Caos. Nenhuma palavra poderia exemplificar melhor a situação de Imperial City, do que caos. O moreno apenas chegou após o pior ter acontecido, não esteve no meio do furacão, como todas aquelas pessoas, mas podia sentir a dor de cada uma delas, desde as que saíram ilesas do ocorrido, até àquelas que ficaram completamente queimadas, sem suas casas, ou, simplesmente, morreram. Um onde de tristeza, medo e desconfiança rondava todo o distrito, nada sentido antes, pelo homem. Não podia imaginar o que todos aqueles que estavam lá, sofreram, mas não poderia fazer nada menos do que ajudar todos que podia.
Crianças chorando a perda dos pais, pais chorando pela perda dos filhos, era o que mais se via. Todos ali eram pessoas fortes, se não eram antes, tornaram-se, apenas assim, estariam juntando suas últimas forças, para tentar salvar o que lhes restava, pouco, mas teria que ser o suficiente, seria.
No horizonte, em umas das partes mais afetadas pelo fogo da fera divina, alguém conhecido. Ao mesmo tempo, um sentimento de receio e o de calmaria, entrou no corpo do homem, era a primeira figura familiar que ele reconhecera, de longa data, por acaso. Em passos não muito largos, aproximou-se da garota. A jovem analisava as plantes com as mãos, infelizmente, a visão já não estava em seus olhos. Em movimentos calmos, ajoelhou-se perto da mulher, tentando não assustá-la.
Ashia? — indagou, levando uma das mãos ao ombro direito da menor.
@ashiasees
Afastava-se da grande construção em chamas onde há pouco o inferno havia sido projetado em terra. Caminhava para longe com pressa e sem pensar muito, ainda sentia calor. Sua testa gotejava com o suor, seus pés não conheciam o chão e a respiração se fazia ofegante.
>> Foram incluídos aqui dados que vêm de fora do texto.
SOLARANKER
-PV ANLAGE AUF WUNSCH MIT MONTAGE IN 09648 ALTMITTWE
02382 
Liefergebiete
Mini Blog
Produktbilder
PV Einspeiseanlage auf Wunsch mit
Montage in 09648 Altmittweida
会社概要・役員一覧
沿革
Sentia uma absurda dor em alguns pontos da pele, quando o vento a golpeava a ardência se fazia presente e não conseguia seguir. Era necessária força para continuar, a sorte é que sempre a encontrou mesmo nos momentos mais difíceis. Sua dor estava em ainda ser muito cedo para procurar por sua rainha, com a pressa de todos na rua, as informações não tinham sido obtidas por ninguém que pudesse encontrar. Não gostava de admitir, estava sozinha. Procurava por um campo ou um início de floresta, plantação sobrevivente, precisava de algo com o que pudesse fazer remédios. Tinha de ajudar aos feridos e ajudar a si mesma.
Com algumas boas infirmações pode aproximar-se de um lugar onde existia algum resto de plantação. Tirou os saltos quebrados para pisar em terra e ajoelhou-se no chão começando a analisar as folhas. Poderia reconhecer de longe se ainda tivesse o dom da visão, agora precisava usar de outros recursos como o tato, em momentos mais calmos era interessante, naquele desespero nem um pouco. Tocou a primeira, nervuras paralelas, textura mais áspera com diversas pontas. Trouxe o cheiro adocicado, não era a correta. Não estava nem perto.
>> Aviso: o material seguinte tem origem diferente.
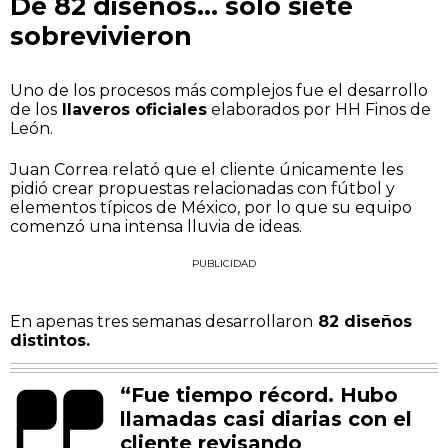
De 82 diseños… solo siete
sobrevivieron
Uno de los procesos más complejos fue el desarrollo
de los
llaveros oficiales
elaborados por HH Finos de
León.
Juan Correa relató que el cliente únicamente les
pidió crear propuestas relacionadas con fútbol y
elementos típicos de México, por lo que su equipo
comenzó una intensa lluvia de ideas.
PUBLICIDAD
En apenas tres semanas desarrollaron
82 diseños
distintos.
“Fue tiempo récord. Hubo
llamadas casi diarias con el
cliente revisando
Uma folha e depois outra. Sentiu cheiro de lavanda, poderia servir como calmante. Era alguma coisa, finalmente achou o que procurava desde o início. Uma folha lisa e mais gordinha com diversas pontas, quando a apertava espirrava um gel. Só existia um modo de ter certeza quando a certeza do que tinha ali, passou o gel em uma queimadura e com leve ardência sentiu algo que aliviava a ardência. Babosa era uma receita antiga, seria de grande utilidade. Ia analisando e colhendo mais otimista quando foi chamada.
Não acreditou ao ouvir a voz. Tinha se separado do antigo amigo e acreditava que jamais o encontraria em Tamriel. Sua mão tocou a dele que estava em seu ombro e a segurou, analisando cuidadosamente como se ali contivesse algum segredo. “Estou a ter alucinações? Isto é coisa que jamais imaginei.” Falou talvez um pouco mais para si mesma. “Já me perguntava a tempo se o encontraria. Fico aliviada com sua presença, Nahagliiv.”